Friday, February 9, 2007

Annotated Table of Contents, Chapters 27 - 30

Part Seven: Supervision.
What are the characteristics of a successful supervisor of language arts?

Chapter 27. Supervision Lesson #1. Listen. Why is listening important to successful leadership? So much of success in leadership comes from listening to others and helping them carry through on their ideas. My willingness to listen to others was probably my greatest leadership strength, but at the end of my career as language arts supervisor, K-12, my failure to listen was the cause of my greatest mistake. After learning about my experience in refusing to listen, maybe the reader can avoid making a similar mistake.

Chapter 28. Supervision Lesson #2. Inservice. How can teacher inservice programs be improved? When I took courses in education, I noted that professors often lectured about teaching practices without using the techniques themselves. For example, instructors would recommend that teachers individualize their instruction but would not individualize their own teacher education classes. From my first position as an administrator, I've made it a fundamental principle to teach teachers as I wanted them to teach their students. An example of how I “practiced what I preached” occurred in a workshop for teachers new to a large suburban school district.
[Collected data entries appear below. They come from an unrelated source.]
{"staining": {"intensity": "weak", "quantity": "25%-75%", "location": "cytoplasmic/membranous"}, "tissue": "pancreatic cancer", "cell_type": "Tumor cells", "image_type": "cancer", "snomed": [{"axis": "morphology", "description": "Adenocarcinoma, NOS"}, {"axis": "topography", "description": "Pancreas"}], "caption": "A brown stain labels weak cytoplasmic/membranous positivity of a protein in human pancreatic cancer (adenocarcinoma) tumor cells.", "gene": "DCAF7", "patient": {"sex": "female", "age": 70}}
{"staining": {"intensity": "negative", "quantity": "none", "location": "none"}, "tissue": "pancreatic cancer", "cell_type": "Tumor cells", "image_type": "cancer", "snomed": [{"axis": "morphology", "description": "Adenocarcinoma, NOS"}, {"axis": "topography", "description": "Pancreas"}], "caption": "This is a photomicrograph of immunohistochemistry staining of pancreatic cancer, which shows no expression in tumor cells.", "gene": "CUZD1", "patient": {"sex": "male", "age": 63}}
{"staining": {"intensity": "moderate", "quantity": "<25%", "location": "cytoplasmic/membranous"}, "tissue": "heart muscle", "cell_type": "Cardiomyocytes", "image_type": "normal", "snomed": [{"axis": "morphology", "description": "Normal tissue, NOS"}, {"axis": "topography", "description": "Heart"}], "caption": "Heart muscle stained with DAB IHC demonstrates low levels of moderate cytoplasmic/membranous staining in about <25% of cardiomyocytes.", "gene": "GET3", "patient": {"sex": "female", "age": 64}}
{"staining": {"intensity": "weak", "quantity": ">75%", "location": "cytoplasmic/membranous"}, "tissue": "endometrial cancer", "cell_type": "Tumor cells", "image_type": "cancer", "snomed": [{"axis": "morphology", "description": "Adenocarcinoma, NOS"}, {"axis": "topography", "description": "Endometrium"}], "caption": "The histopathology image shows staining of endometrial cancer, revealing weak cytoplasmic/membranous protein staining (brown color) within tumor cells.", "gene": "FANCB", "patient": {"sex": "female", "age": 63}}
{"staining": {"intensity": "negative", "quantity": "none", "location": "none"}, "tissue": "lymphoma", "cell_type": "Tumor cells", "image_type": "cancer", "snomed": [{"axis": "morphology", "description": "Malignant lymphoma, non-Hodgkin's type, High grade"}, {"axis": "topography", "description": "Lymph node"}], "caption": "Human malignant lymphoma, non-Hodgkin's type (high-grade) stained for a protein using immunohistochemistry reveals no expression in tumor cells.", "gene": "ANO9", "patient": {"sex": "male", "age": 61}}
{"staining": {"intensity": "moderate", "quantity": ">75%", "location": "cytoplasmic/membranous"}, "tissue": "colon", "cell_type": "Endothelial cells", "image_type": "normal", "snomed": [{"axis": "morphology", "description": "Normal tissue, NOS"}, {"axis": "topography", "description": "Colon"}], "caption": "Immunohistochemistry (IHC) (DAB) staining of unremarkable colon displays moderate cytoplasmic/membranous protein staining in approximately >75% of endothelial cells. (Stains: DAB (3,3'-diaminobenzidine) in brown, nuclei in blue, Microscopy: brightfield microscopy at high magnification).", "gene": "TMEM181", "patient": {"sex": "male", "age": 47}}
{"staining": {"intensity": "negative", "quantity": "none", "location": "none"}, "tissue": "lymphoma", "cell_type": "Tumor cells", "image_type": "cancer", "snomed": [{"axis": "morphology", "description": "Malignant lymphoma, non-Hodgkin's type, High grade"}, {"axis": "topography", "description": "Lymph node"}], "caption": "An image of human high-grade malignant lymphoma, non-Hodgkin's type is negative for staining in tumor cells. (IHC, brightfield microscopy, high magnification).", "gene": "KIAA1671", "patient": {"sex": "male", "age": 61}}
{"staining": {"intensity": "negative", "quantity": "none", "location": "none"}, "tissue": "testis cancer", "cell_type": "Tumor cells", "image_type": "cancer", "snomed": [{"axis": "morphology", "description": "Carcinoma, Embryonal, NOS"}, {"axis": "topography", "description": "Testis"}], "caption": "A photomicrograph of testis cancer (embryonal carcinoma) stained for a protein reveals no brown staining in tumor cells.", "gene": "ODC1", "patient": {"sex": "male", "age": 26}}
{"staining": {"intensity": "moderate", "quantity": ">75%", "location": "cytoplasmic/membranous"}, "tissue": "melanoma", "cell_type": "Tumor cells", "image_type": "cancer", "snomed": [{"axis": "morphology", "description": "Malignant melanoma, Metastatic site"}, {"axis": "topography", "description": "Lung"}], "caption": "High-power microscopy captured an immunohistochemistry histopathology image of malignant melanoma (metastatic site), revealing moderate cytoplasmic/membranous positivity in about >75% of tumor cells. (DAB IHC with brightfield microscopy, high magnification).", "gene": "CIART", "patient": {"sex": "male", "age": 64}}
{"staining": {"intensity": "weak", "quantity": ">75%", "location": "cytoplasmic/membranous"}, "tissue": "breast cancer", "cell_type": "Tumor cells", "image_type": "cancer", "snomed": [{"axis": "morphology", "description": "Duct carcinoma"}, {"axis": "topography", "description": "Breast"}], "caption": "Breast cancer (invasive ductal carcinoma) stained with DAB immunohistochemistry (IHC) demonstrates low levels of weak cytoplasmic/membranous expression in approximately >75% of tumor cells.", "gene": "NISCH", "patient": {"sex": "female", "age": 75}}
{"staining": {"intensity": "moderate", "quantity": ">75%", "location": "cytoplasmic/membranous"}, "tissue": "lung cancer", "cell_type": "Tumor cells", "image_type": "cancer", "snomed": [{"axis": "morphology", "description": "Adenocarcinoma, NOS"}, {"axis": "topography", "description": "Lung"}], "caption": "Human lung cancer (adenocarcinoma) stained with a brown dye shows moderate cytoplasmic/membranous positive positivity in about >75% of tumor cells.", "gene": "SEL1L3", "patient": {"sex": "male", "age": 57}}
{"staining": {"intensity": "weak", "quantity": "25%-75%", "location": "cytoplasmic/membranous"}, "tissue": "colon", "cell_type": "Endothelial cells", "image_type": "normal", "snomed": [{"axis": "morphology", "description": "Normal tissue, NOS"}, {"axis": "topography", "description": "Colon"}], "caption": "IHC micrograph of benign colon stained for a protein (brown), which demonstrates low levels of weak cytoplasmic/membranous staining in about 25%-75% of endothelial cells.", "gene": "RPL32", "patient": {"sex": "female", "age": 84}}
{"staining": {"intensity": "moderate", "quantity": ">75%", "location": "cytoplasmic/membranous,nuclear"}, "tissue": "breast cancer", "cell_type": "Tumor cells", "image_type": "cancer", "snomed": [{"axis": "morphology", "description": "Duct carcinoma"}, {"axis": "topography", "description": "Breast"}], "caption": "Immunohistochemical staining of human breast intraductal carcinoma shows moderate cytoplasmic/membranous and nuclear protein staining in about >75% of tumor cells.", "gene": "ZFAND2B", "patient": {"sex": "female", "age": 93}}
Chapter 29. Supervision Lesson #3. Change. What is needed for successful change in education? During my years in education, I have watched administrators make changes because of prevailing enthusiasms in the profession. The use of learning centers, behavioral objectives, whole language, the writing process—all of these changes were, in my experience, imposed on teachers from above. All were based on some good ideas, but all had some harmful effects as well. And the results of pressure for change on the staff were about what one would expect: a small core of enthusiasts embraced the change; the large majority went along with it but not enthusiastically, and, as soon as the pressure was off, dropped the procedure from their teaching; and a minority fought the change because they felt that it was not right, that it could even hurt students.
In this chapter, I discuss what happened when the need for change was clearly understood by just about everybody. But even with a clearly defined need for change, watch out for the side effects. Evaluation is necessary to help avoid and correct the problems that are inevitable with change.

Chapter 30. Supervision Lesson #4. Authority. Does leadership without authority work? The trouble with Mary was grammar—not her use of it but her teaching of it. The setting was a junior high school in the mid-1960s. My role as instructional consultant in the building was to help teachers improve their instruction—but I had no authority to demand change. Whatever change I was able to accomplish had to occur because of my personality and methods of persuasion.
One morning, the principal came storming into my office.. He was angry. He had just come from Mary Jones’s English class with seventh graders. She had been teaching, no, drilling, the students in grammar. “What is a noun? What is a verb?” etc.
“Ray,” he said, “I haven’t seen teaching like that since I was in grammar school a long time ago! Some kids actually had their heads down on their desks and were sleeping. Try to show her another way to teach that stuff.”
Then he strode out of my office, his job done; mine was just beginning.